Tatsächlich, irgendwann wundert´s einen nicht mehr, dass gerade die Symphoniker Spaß an dem Gelände haben. So wie Yo-Yo Ma, ein Topstar des Cellos, der hier im Technikum bereits im Januar Meisterkurse vor Publikum gab.
Die Mischung aus Sub- und Hochkultur macht´s eben, da sind die Kreativen sich völlig einig. Ganz in diesem Sinne das Baustellen-Highlight des Jahres überhaupt:
An einem herrlichen 8. Juli organisierten Markus Wiegand und Rebecca Bauer, die Kommunikationsstrategen des Geländes, die Veranstaltung 7:2. – Kein Ergebnis eines erfolgsverwöhnten Münchner Fußballvereins, sondern eine Begegnung der symphonischen Hochromantik mit zwei Sprayern.
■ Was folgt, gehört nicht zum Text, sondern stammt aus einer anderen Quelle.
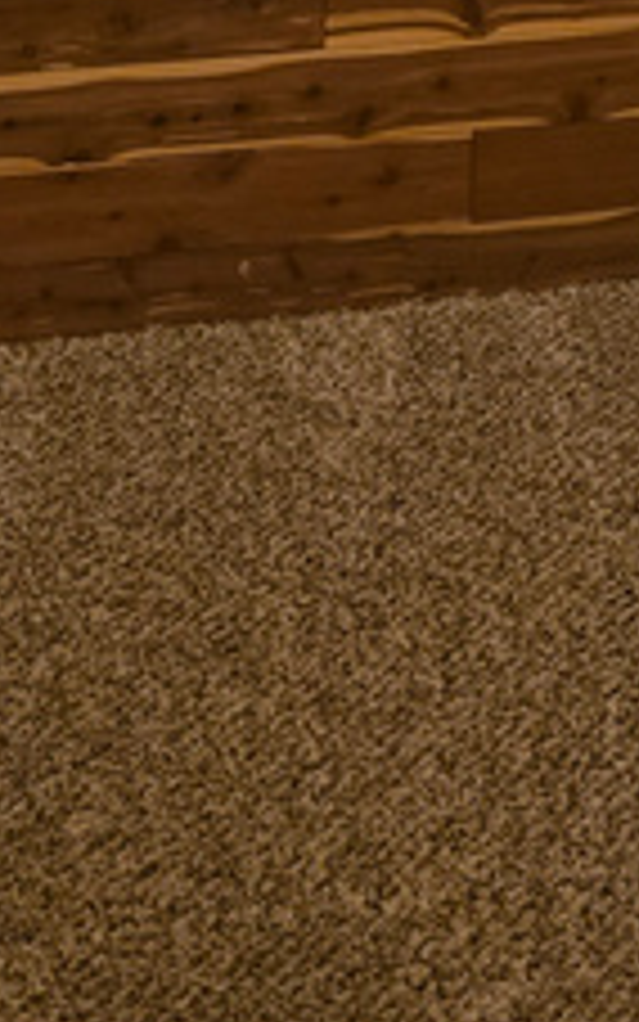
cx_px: 774
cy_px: -644
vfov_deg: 16.7
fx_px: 3063
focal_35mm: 110
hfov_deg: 11.7
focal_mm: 5.4
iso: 1000
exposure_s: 1/60
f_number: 1.8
Anton Bruckners 7. Sinfonie erklang live geschaltet aus dem Herkulessaal mit den Symphonikern unter Leitung von Yannick Nézet-Seguin auf großen Monitoren vor den Bauzäunen, an denen Loomit und HNRX ihre Graffiti-Positionen dazu abgaben.
Das ganze Szenario war in mehrfacher Hinsicht kongenial. Und noch einmal laufen einem Schauer der Begeisterung bei diesem Rückblick über den Rücken. Schon der erste Satz mit seinem schwermütigen E-Dur schien den Tag in den Abend zu verwandeln. Ein bedeutungsvolles Abendrot, vor dem die Greifarme der Bagger sich würdig herabneigten, dazu das leise Geräusch der Spraydosen.
Eigenartig zusammenpassend. Eine dramatisch schöne Performance, eine Baustellen-Kunstaktion und ebenfalls verblüffend unter einem anderem Aspekt von hohem Symbolgehalt. Anton Bruckners größte Erfolge in München, wie solche von Richard Strauss und Johannes Brahms sind verbunden mit dem legendären Konzertsaal Odeon am Wittelsbacherplatz, heute Sitz des Bayerischen Innenministeriums.
Das königliche Odeon war eine „Sing-, Lese- und Tonhalle“, sein größter Saal hatte 1000 Plätze, außerdem beherbergte es die Musikhochschule. Hier gab es nicht nur klassische Musik, sondern auch Tanz- und Unterhaltungsmusik, sogar Bälle!
Ein Zeitgenosse schrieb 1842: „Dieser unser Streck [ein populärer Militärmusiker] hat also die Idee der Maskenbälle aufgefaßt und sie auf eigene Kosten vom Hoftheater ins Odeon verpflanzt. Auf erhabenem Orchester spielt er da seine Walzer, seine Polkas und Galoppaden, und unten in der Prachthalle tanzen die Jungen und die Mädchen fröhlich auf glattem Boden. Die Damen sind wohl alle und von dem Männervolke wenigstens die Tanzenden aus jenen Klassen, die man in der feineren Gesellschaft vermißt“ (zit. nach V. Laturell, Volkskultur in München, München 1997, S. 272).
Ein Zeitgenosse schrieb 1842: „Dieser unser Streck [ein populärer Militärmusiker] hat also die Idee der Maskenbälle aufgefaßt und sie auf eigene Kosten vom Hoftheater ins Odeon verpflanzt. Auf erhabenem Orchester spielt er da seine Walzer, seine Polkas und Galoppaden, und unten in der Prachthalle tanzen die Jungen und die Mädchen fröhlich auf glattem Boden. Die Damen sind wohl alle und von dem Männervolke wenigstens die Tanzenden aus jenen Klassen, die man in der feineren Gesellschaft vermißt“ (zit. nach V. Laturell, Volkskultur in München, München 1997, S. 272).
Da sehen wir uns doch in diesem Sinne im Werksviertel in vornehmer Gesellschaft!